**Work item:**
Only the lines from the top of the data through the one with "dubbele turbo-fans, laag" are to be written out, each exactly as it stands.

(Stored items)
..............................

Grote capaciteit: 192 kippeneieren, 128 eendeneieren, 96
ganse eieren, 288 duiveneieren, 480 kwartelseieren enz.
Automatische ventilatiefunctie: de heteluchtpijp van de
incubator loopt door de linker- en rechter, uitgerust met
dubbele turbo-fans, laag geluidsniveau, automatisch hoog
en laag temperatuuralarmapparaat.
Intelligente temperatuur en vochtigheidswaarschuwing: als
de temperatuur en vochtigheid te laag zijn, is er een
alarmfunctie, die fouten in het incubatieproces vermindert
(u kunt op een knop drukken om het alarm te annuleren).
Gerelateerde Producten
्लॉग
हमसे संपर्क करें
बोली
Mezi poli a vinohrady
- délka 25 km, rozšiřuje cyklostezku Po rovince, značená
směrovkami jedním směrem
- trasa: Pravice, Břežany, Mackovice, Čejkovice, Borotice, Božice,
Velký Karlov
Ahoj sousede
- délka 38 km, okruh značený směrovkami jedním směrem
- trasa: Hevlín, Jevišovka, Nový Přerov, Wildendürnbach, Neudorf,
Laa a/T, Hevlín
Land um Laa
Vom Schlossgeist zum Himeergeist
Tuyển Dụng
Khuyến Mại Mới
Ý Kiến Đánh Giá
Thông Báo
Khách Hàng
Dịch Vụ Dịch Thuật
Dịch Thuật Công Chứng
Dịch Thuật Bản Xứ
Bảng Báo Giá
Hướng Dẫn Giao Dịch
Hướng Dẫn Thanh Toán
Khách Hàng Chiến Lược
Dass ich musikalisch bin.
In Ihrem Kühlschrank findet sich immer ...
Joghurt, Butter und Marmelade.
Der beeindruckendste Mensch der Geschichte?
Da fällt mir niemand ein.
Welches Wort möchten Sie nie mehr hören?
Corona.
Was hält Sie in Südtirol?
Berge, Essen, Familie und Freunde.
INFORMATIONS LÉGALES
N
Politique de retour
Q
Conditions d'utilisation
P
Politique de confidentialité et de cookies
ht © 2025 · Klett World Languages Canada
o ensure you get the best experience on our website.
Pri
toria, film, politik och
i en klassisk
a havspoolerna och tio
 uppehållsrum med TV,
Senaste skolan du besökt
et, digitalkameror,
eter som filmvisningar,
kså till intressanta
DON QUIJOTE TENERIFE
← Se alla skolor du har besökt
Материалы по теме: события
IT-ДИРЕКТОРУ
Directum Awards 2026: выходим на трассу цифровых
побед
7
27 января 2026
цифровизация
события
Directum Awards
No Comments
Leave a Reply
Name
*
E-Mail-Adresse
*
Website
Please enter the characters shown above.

..............................

**Response area:**
Grote capaciteit: 192 kippeneieren, 128 eendeneieren, 96
ganse eieren, 288 duiveneieren, 480 kwartelseieren enz.
Automatische ventilatiefunctie: de heteluchtpijp van de
incubator loopt door de linker- en rechter, uitgerust met
dubbele turbo-fans, laag geluidsniveau, automatisch hoog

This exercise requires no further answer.